Menarik juga untuk dicatat bahwa kata "Amazon" diterjemahkan sebagai "tanpa payudara" dalam bahasa Yunani kuno, yang menunjukkan bahwa perempuan pejuang ini mungkin dipandang tidak sepenuhnya perempuan, setidaknya dalam hal peran gender.
“Jadi, dalam literatur Yunani awal yang masih ada, suku Amazon secara jelas didefinisikan sebagai perempuan, namun tidak sesuai gender, dan pada saat yang sama bersifat maskulin,” tulis penulisnya.
“Dalam istilah abad kedua puluh satu, kita mungkin menganggap Amazon sebagai gender non-biner atau transmaskulin, tetapi dari sudut pandang Yunani kuno, mereka mungkin lebih dipahami sebagai perwakilan maskulinitas perempuan.”
Dengan kata lain, meskipun kita mungkin tergoda untuk memberi label, kata ganti, dan kategori gender modern pada suku Amazon, yang bisa kita katakan dengan pasti adalah bahwa “orang-orang Yunani menganggap mereka bertentangan dengan prasangka Yunani tentang gender dan seksualitas.”
Warisan suku Amazon
Terlepas dari - dan mungkin karena - ketidakpastian sejarah seputar suku Amazon, gambaran mereka telah berulang kali diadaptasi untuk merangkum semangat kelompok-kelompok non-konformis gender yang muncul setelahnya. Dahomey Amazons, misalnya, adalah nama yang diberikan untuk unit militer yang semuanya perempuan yang ada di tempat yang sekarang disebut Benin di Afrika barat dari abad ke-17 hingga ke-19.

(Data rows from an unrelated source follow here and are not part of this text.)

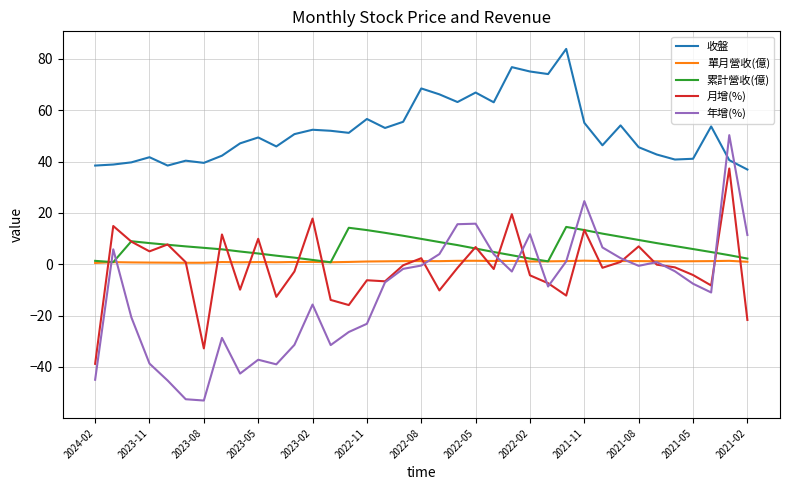

True or false: 收盤 and 年增(%) cross at least once.

True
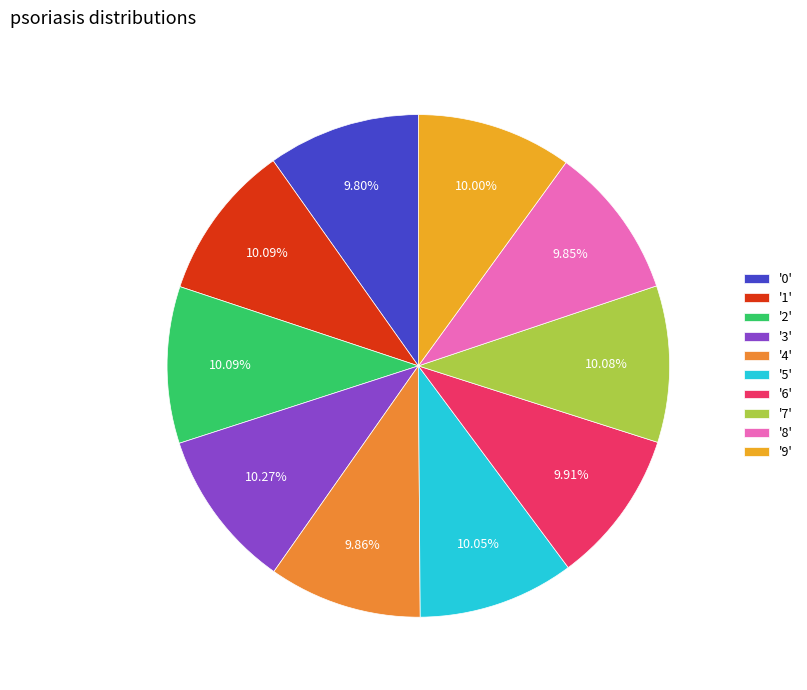

Count the number of slices in the pie.

10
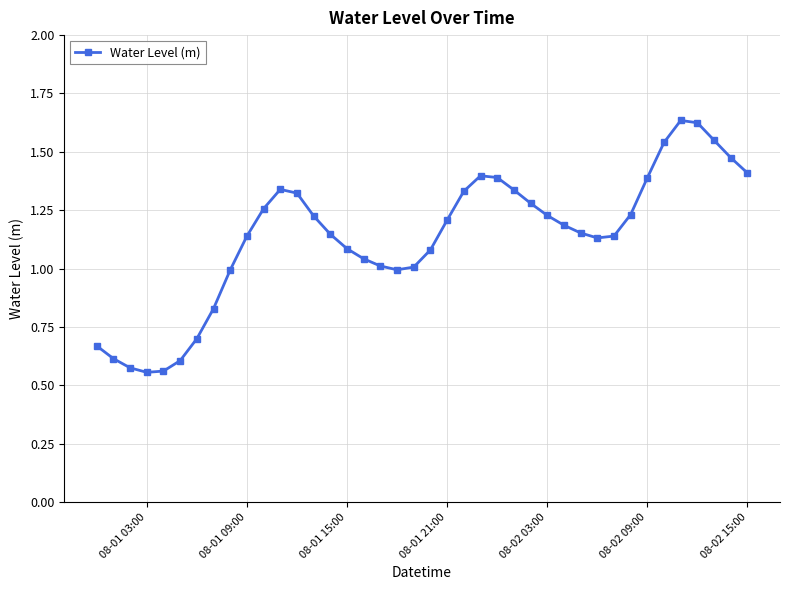

How many series are shown in this chart?

1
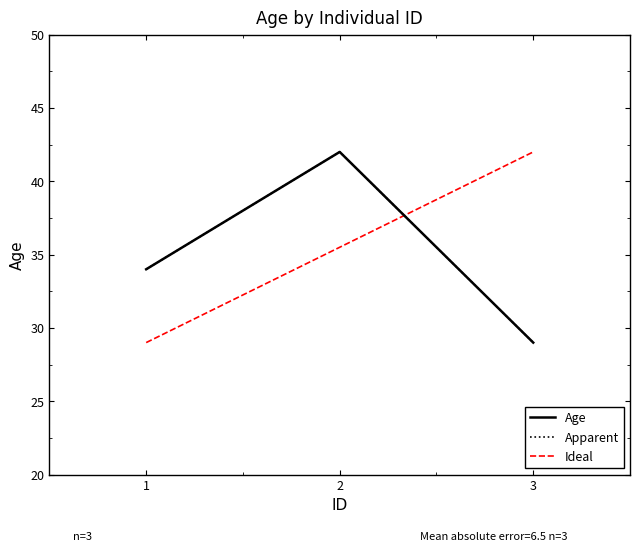

What is the change in value from 1 to 2?

+8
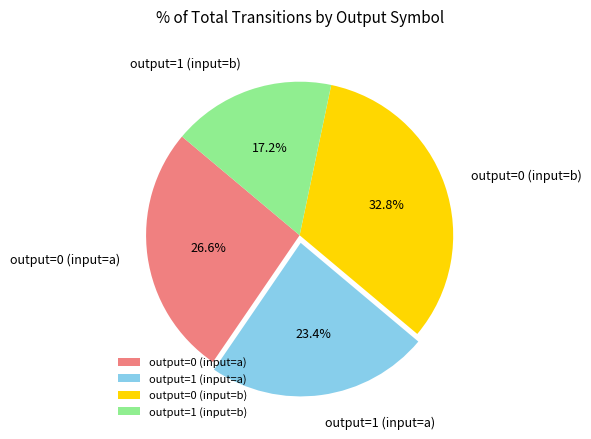

What percentage is the output=0 (input=b) slice, to the nearest percent?

33%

Baru-baru ini, “feminis lesbian di Amerika Serikat mengadopsi suku Amazon sebagai nenek moyang mereka karena mereka menentang patriarki dan memutuskan untuk hidup tanpa laki-laki, dengan cara yang kemudian dikenal sebagai separatisme lesbian,” tulis Penrose Jr. Beberapa kelompok lesbian modern juga mengadopsi hal labrys – kapak berkepala dua yang diasosiasikan dengan Amazon Hippolyte – sebagai simbolnya.

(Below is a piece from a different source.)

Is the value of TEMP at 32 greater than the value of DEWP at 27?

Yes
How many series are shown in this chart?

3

Menyimpulkan istilah umum warisan mereka, Penrose Jr mengatakan bahwa “meskipun legenda suku Amazon telah memberikan nenek moyang fiktif bagi lesbian, saat ini legenda tersebut juga berfungsi sebagai mitos nenek moyang bagi penonton transgender dan gender non-biner.”
Pembasahan lebih lengkap mengenai gender suku Amazon ini telah terbit di Journal of Lesbian Studies.